Artık, dini kullanmaları da işe yaramıyor. Dini de çok kirlettiler. Toplum, bunların kaçar maaş aldıklarını, kaç evlilik yaptıklarını, evlilik dışı ilişkilerini görüyor, biliyor. O temiz duygulara sahip insanları bile artık temkinli hale getirdiler. Yaşar Nuri Öztürk’ün dediği gibi dini yozlaştırdılar, pis ilişkilerinin üzerinde şal olarak kullandılar.
Naim- Bunlar amaçlarına ulaşmak için sadece demokrasi trenine binmediler, amaçları için dini de aynı şekilde kullandılar.
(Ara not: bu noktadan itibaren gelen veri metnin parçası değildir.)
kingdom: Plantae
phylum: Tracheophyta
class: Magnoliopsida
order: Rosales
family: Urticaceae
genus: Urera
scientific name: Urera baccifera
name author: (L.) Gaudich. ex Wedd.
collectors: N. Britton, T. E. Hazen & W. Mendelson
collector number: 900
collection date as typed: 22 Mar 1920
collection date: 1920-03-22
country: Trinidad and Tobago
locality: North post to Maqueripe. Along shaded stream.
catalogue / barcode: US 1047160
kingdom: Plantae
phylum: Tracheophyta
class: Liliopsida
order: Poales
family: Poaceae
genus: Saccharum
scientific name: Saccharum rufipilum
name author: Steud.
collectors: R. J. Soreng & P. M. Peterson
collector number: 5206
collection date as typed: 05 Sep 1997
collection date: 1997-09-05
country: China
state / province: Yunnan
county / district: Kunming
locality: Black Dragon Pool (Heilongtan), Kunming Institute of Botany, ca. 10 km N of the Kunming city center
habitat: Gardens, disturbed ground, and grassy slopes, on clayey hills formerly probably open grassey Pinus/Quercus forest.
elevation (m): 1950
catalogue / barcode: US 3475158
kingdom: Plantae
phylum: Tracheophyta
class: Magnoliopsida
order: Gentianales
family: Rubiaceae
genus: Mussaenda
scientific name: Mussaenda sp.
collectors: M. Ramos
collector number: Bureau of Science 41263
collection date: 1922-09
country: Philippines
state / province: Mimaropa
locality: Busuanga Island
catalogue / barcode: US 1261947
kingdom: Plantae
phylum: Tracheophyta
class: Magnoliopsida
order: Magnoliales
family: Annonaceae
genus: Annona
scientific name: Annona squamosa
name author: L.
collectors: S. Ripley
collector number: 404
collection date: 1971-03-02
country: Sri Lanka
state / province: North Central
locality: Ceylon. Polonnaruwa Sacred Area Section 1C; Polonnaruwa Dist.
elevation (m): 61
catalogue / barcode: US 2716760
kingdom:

Sol kesimden dine bu derecede zarar verilseydi, İslami kesim linç ederdi onları. Ama gel gör ki kendi içlerinden çıkan, alnı secdeye değenlerin dine nasıl zarar verdiklerini görseler bile çoğu bunu görmezden geliyor ve dilleri lâl oluyor.
Cengiz- Bilenler biliyor. İlk müslümanlar, önderler nasıl sade ve ahlaklı yaşamışlar. Bir de bunlara bakıyorlar; 20 yıl içinde dünya zenginleri listesine girmişler. Millet aptal değil, görüyor bunları. Bu zenginliğin kaynağı ne, diye soruyor insanlar. Alınteriyle bu devasa servetlerin elde edildiğine raporlu deliler bile inanmaz! Herkesin gözü açıldı. Bu üçkağıdı kimseye yutturamazlar.
Naim- Koçlar, Sabancılar bile bu hızda zenginleşmediler.